Drug maker AstraZeneca (AZ), who is spearheading efforts to find a coronavirus vaccine from its Cambridge-based headquarters, has seen its share price skyrocket by 42 percent since the March stock market crash, making it the FTSE 100’s most valuable company. The company has reached an agreement to supply Europe with 400 million doses of Oxford University’s vaccine.
AZ’s research and development (R&D) efforts not only bring much-needed investment to our shores, but in the longer term creates highly skilled jobs for an economy which is certainly going to need them.
But it’s not just giants such as AZ who are making tangible contributions to UK plc. In total, the UK’s life sciences sector contributes over £74 billion to gross domestic product (GDP) each year, while supporting 250,000 jobs.
The UK government has also made clear that the sector is of huge strategic importance. In 2017, the government asked Oxford University’s Sir John Bell to deliver the Life Sciences Industrial Strategy to lay out the life sciences sector’s vision of “how the UK might exploit its existing strength to increase the pace of economic growth in this sector.”
In addition, the UK government is increasing its current level of R&D expenditure from 1.7 percent of GDP to 2.4 percent over the next five years, equivalent to £22 billion.
But, with private sector investment being crucial to leveraging this, how can real estate help capture the huge potential of UK life sciences?
Put simply, and at the risk of sounding like Boris Johnson, the real estate sector must build, build, build.
The UK’s life sciences sector has a critical mass in the knowledge economies of London, Oxford and Cambridge – better known as the Golden Triangle. Bidwells, a property consultancy, has forecast that up to 20 million sq. ft. of new lab and office space will be required in the region within the two decades to keep pace with soaring demand, twice the volume of the previous 20 years.
Without the space to do the science, investors will not invest. Taking into account Bidwells’ estimation that the region will contribute over £100 billion a year to the UK economy by 2050, this could be a huge missed opportunity.

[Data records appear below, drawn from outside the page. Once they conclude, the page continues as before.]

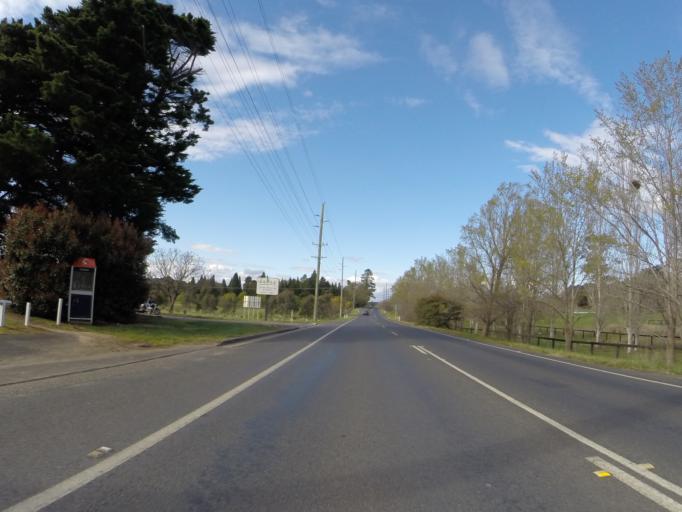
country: AU
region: New South Wales
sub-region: Wingecarribee
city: Moss Vale
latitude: -34.5705
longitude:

Secondly, developers and operators of laboratories must deliver the right spaces and services.
BioMed Realty, who recently completed the lease-up of its 100,000 sq. ft. landmark scheme at the Babraham Research Campus in Cambridge, provides flexible and fully-fitted premium lab and work space for its occupiers – which include the likes of AZ and Gilead – allowing fast-growing businesses to move in and focus solely on the science and research.

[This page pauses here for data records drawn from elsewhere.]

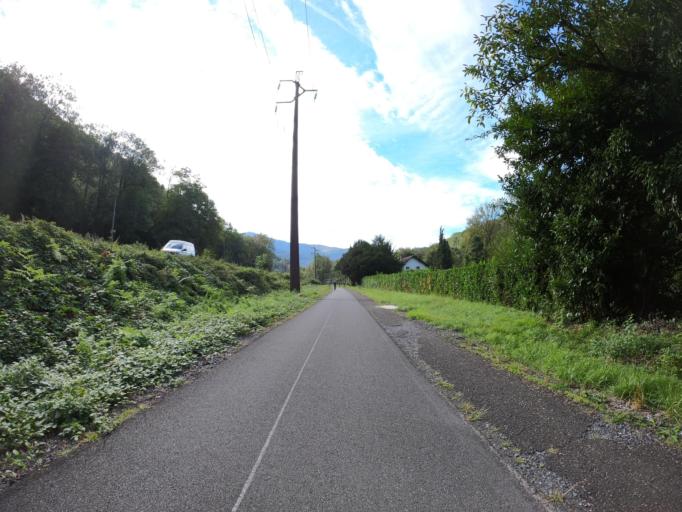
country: FR
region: Midi-Pyrenees
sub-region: Departement des Hautes-Pyrenees
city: Lourdes
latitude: 43.0772
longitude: -0.0412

This is of huge importance as a lot of early stage scale-ups do not have the time, experience or resources to effectively deal with real estate management.

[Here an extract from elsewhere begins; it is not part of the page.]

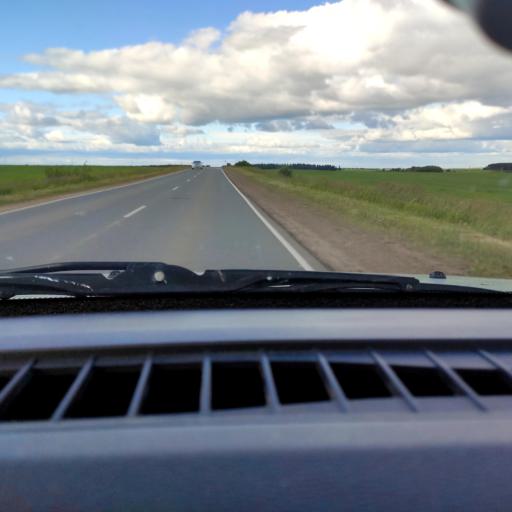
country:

Looking ahead, developers and operators must take a long-term view of development and operation so that they provide the perfect ecosystems for their occupiers to successfully scale up.
The UK must be bold in its ambitions for life sciences. Lessons can be learnt from the US, where world-leading knowledge-based economies, such as those found in Silicon Valley, have been created.
Real estate has a crucial part to play, especially in terms of leveraging private investment, because without the space, you can’t have the science.